SirMaster: The Midwest. In my experience, either people have central air, or in older houses they put window units in all over the house.All the apartments I see have mini-splits or in-wall units. I put a floor standing dual-hose unit in my bedroom where my desktop PC and server also are.
delichon: About 8.5% of deaths are cold-related and 0.9% are heat related. That's 4,600,000 v. 489,000 annually, about 9:1. A climate change that favors air conditioning over heating is a favorable signal for human survival in marginal conditions.

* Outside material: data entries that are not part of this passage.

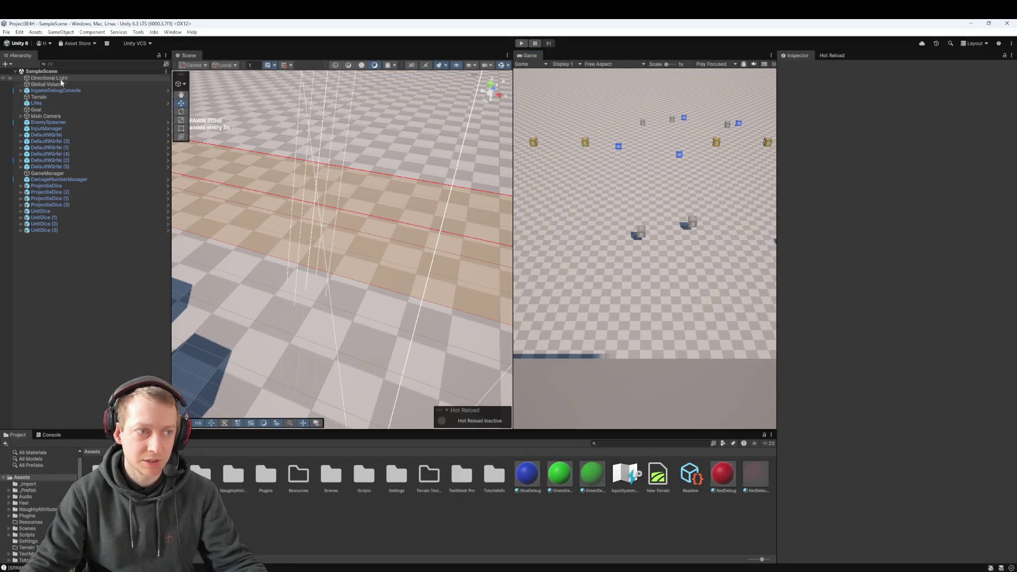
# - Select and then deselect the SampleScene root, and switch to the call's screen share
pyautogui.click(54, 73)
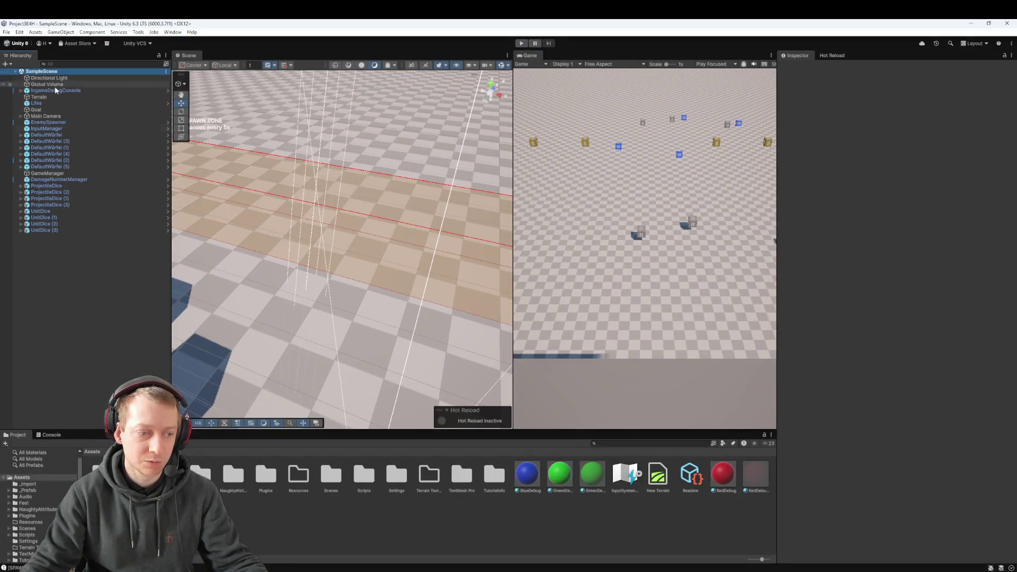
pyautogui.click(312, 530)
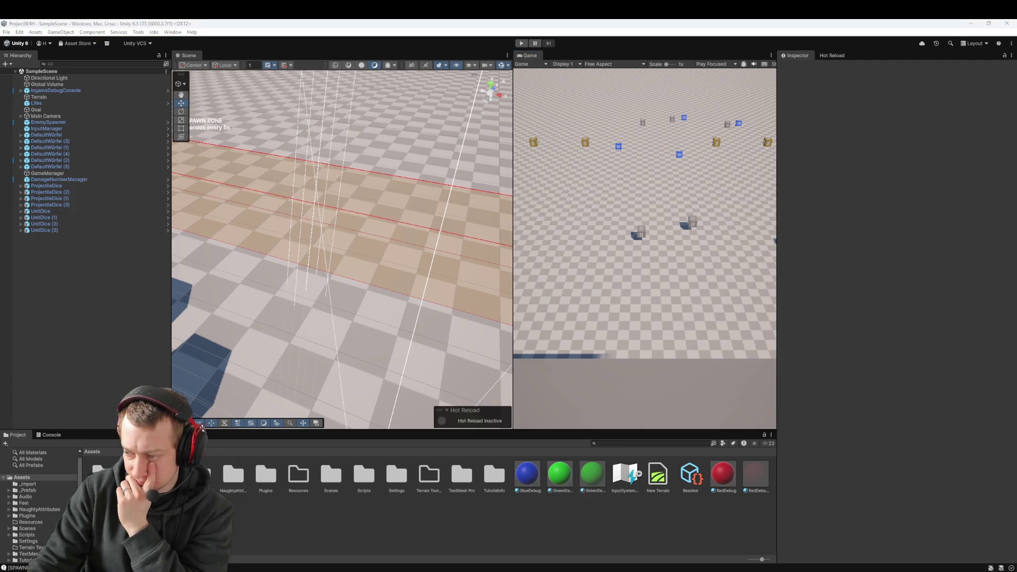
pyautogui.press('alt+Tab')
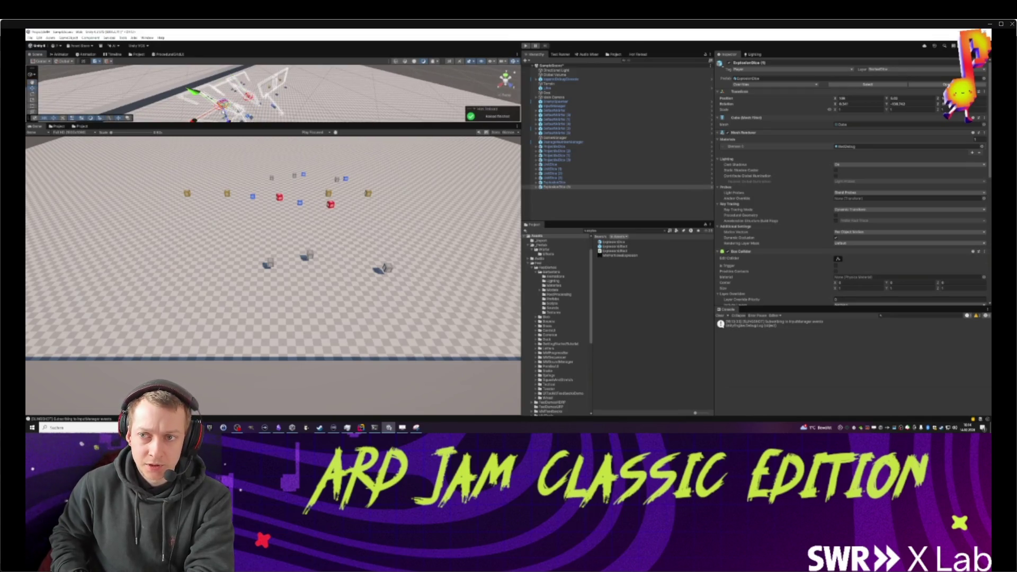
# - Play the shared jam project and launch red dice up the field into the spheres
pyautogui.click(526, 46)
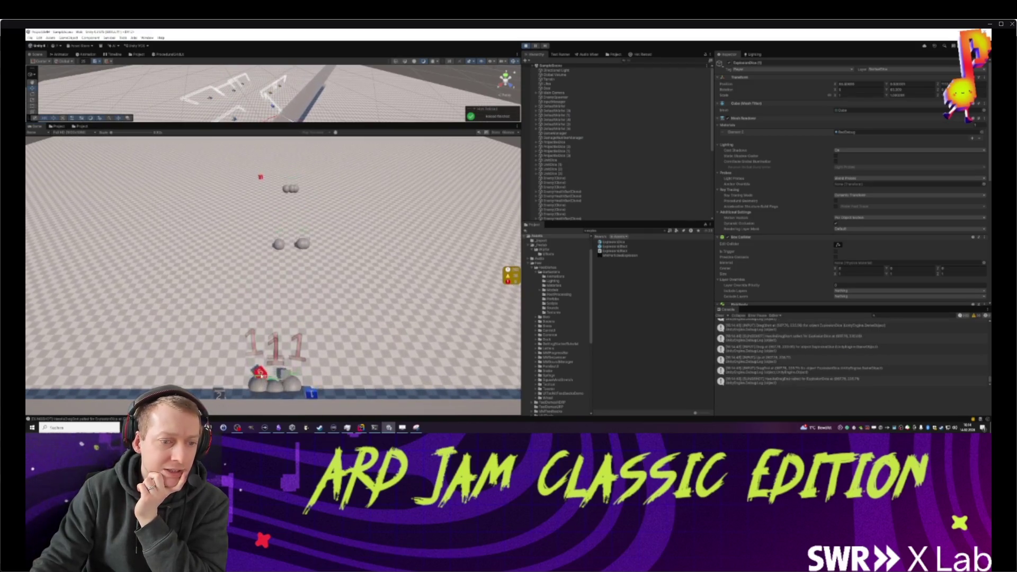
pyautogui.moveTo(619, 411)
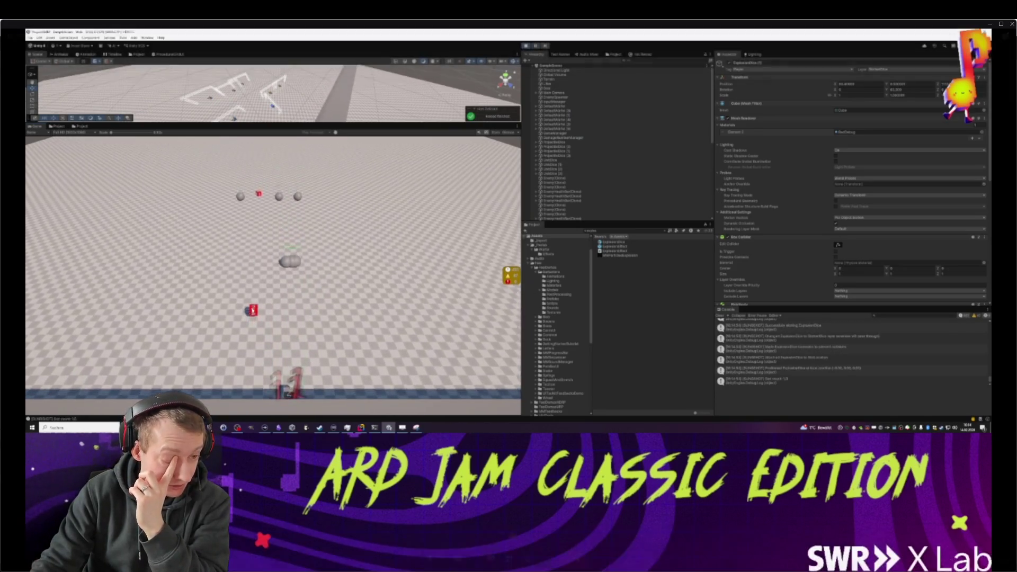
pyautogui.click(272, 312)
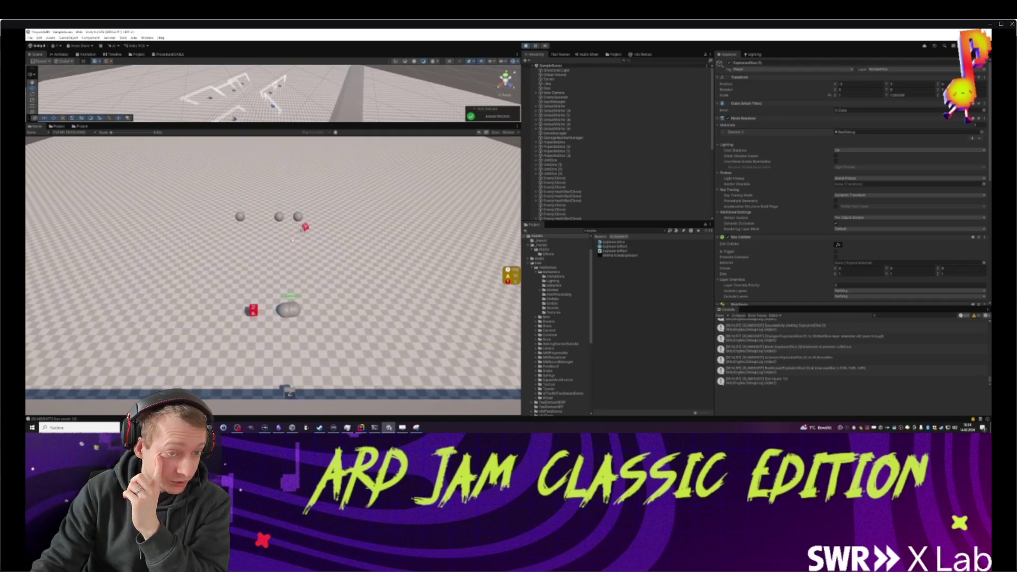
pyautogui.moveTo(252, 319); pyautogui.dragTo(321, 293)
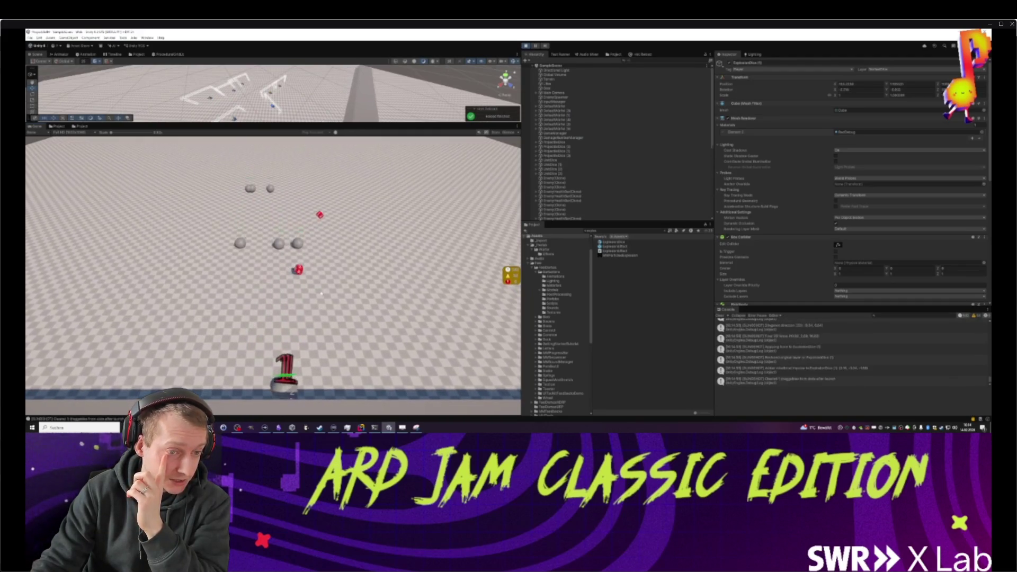
pyautogui.moveTo(267, 318); pyautogui.dragTo(278, 331)
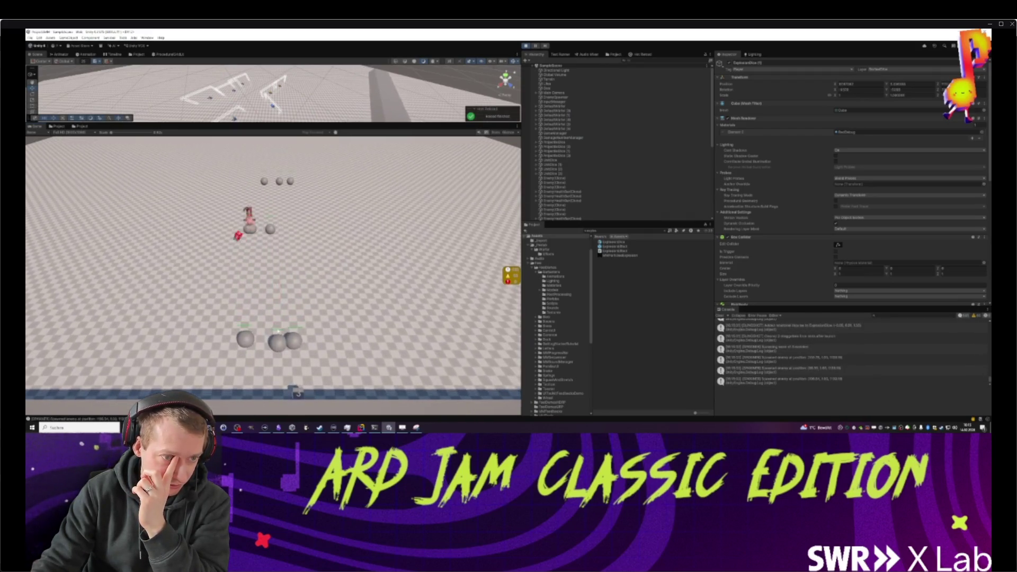
pyautogui.moveTo(434, 74)
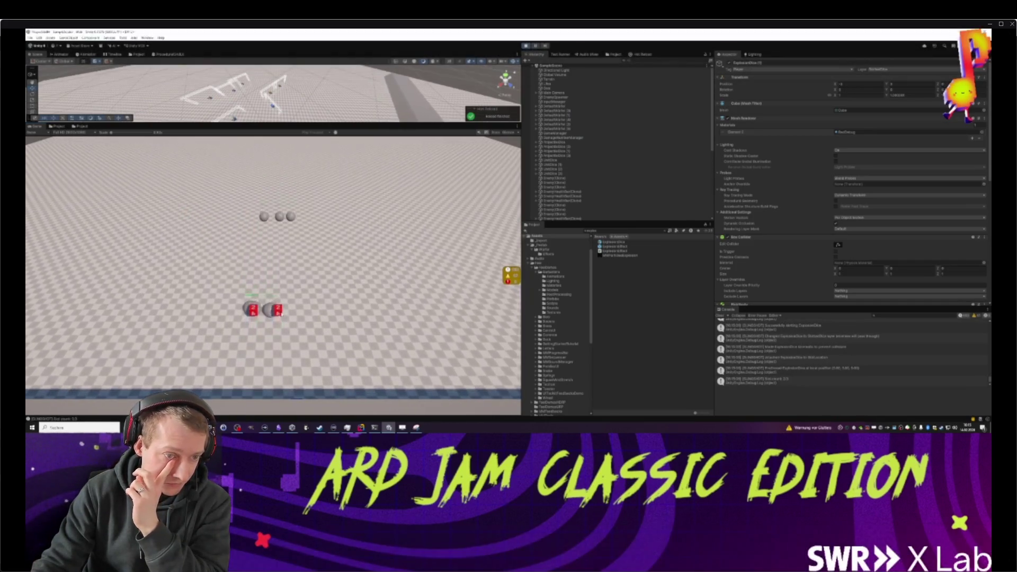
pyautogui.moveTo(772, 433)
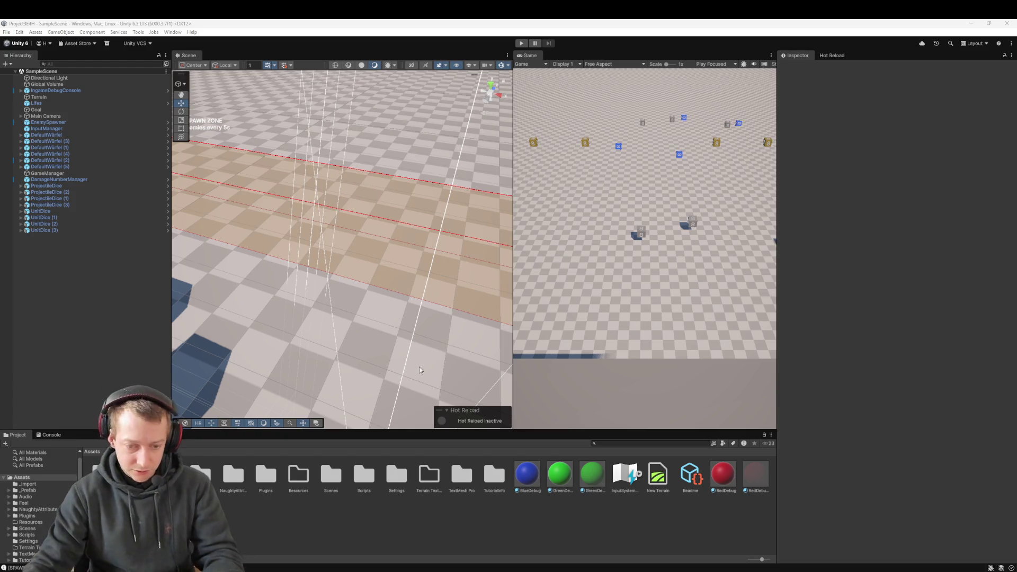
# - Bring VS Code with Enemy.cs to the front from the taskbar
pyautogui.click(842, 540)
pyautogui.write('There is an issue with the current scripts, w')
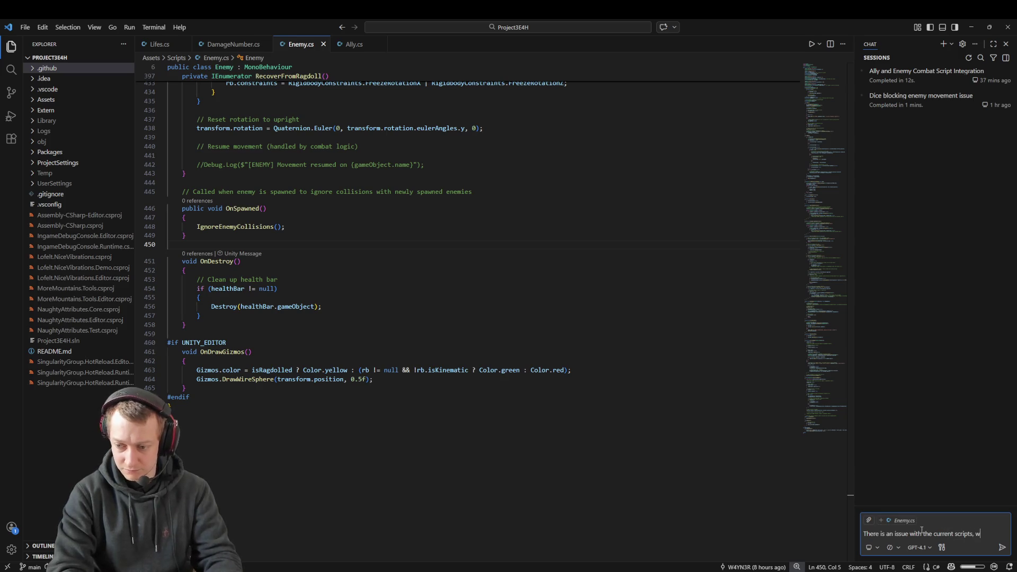
# - Send Copilot Chat a report that enemies ignore dice hits and keep walking toward the life
pyautogui.write('e have a physics based game where the ene')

GuB-42: > We have ways around this heat problemI don't consider that being uncomfortable is a solution.There are actual solutions used by hot countries to deal with the heat: ventilation, vegetation, construction techniques, etc... But adjusting work schedules so that you have a hour or two of poor quality sleep when you can't do anything else is the kind of thing you do when you have no other choice, not a solution.I have nothing against the Spanish schedule, but I would rather not do my siesta in an unbearably hot place. And yes, AC is a solution.AC doesn't have to be that bad. Set a reasonable temperature, combine it with good insulation, etc... Same idea as for heating in the winter.
kube-system: The siesta is a part of the solution to being uncomfortable. Rather it works with the nature of the earth and human biology, instead of using brute force to work against it. It is a different solution to the same problem.